The Food and Drug Administration (FDA) in the United States of America (an agency that protects public health by ensuring products such as veterinary drugs, vaccines and foodstuffs are safe and effective) was requested, and gave in, bypassing some stages when the vaccine was being developed in 2020. Not being an isolated case, this is a classic example wherein the public’s confidence in the safety and effectiveness of the end products deteriorated. However, it must be understood that the world was rushing against time, against a virus that was moving at alarming rates and killing thousands the world over. Economies were being ravaged each day, families being torn apart and thousands losing jobs, red tape and bureaucracy could certainly not hold the world at ransom. The authorities such as the FDA, could also not release dangerous products or deliberately bypass procedures with sheer careless.
The conspiracy theory also played a role, if not the biggest contribution for its part. Theories were peddled from all corners about how the Covid-19 virus was one big conspiracy aimed at placing the world in the hands of a few capitalist megalomaniacs, thought to be those effectively in control of big tech. Why this theory rose up, is because if there is anything that is most pronounced that came out of the pandemic, is the surge in the billions of those in big tech and pharmaceuticals, while the low and medium chain businesses were almost wiped out had it not been for some adaptive methods developed by different countries in desperation, to forestall the collapse of their economies and to save industries that anchor them. The COVID-19 pandemic was thought to be connected to the end time teachings of some religions, and this discouraged most people of these faiths to participate in the taking of vaccines as promoted by governments, thinking of it as an agenda of a new world order.

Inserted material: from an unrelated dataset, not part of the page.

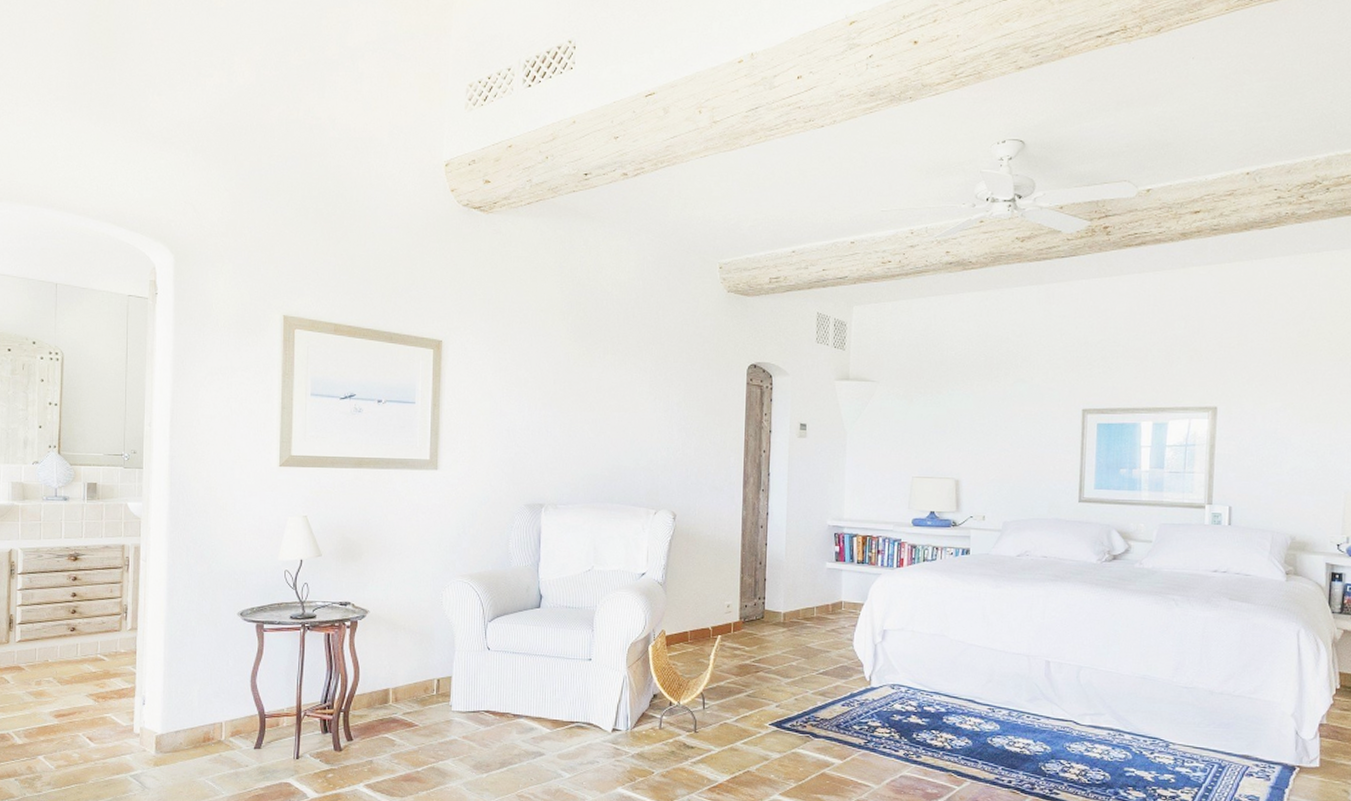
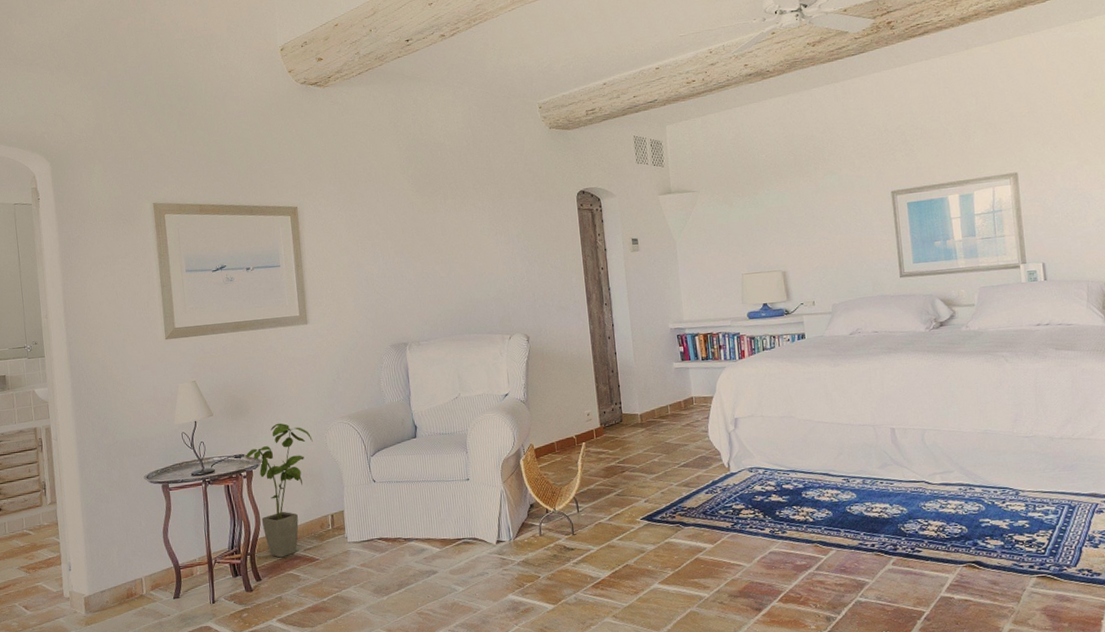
house plant: none [350,573,427,719] -> present [244,423,313,558]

Further, we would not have done enough justice to discuss the factors that drove skepticism against vaccination without making mention of rights movements. In some European countries protests against vaccination and vaccine mandates turned violent and spread across other territories. In South Africa however, reservations about vaccination on constitutional premises and rights have largely been an affair of representative groups such as trade unions, civic organization groups and special interest groups such as NEDLAC and employers’ associations. At the time of writing this article, SAFTU and NEDLAC had indicated they are planning to approach the Constitutional Court for clarity and declaratory orders respectively, on whether to implement vaccine mandates in the workplace. Afriforum had also registered its opposition to vaccine mandates, citing that it works against constitutional rights and freedom of choice.
In conclusion, while conspiracy theories give a sneak peek into the goings-on in places of high authority, they do not shape policy on public affairs. Secondly, it must be remembered that phenomena such as vaccine mandates and health protocols are sciences that are informed by empirical data and pragmatism. Rights are available and ought to be given effect to, the constitutional provisions ought to be protected and respected, but a balanced approach needs to be adopted whereby all obligations and competing rights weigh in towards a common goal and understanding.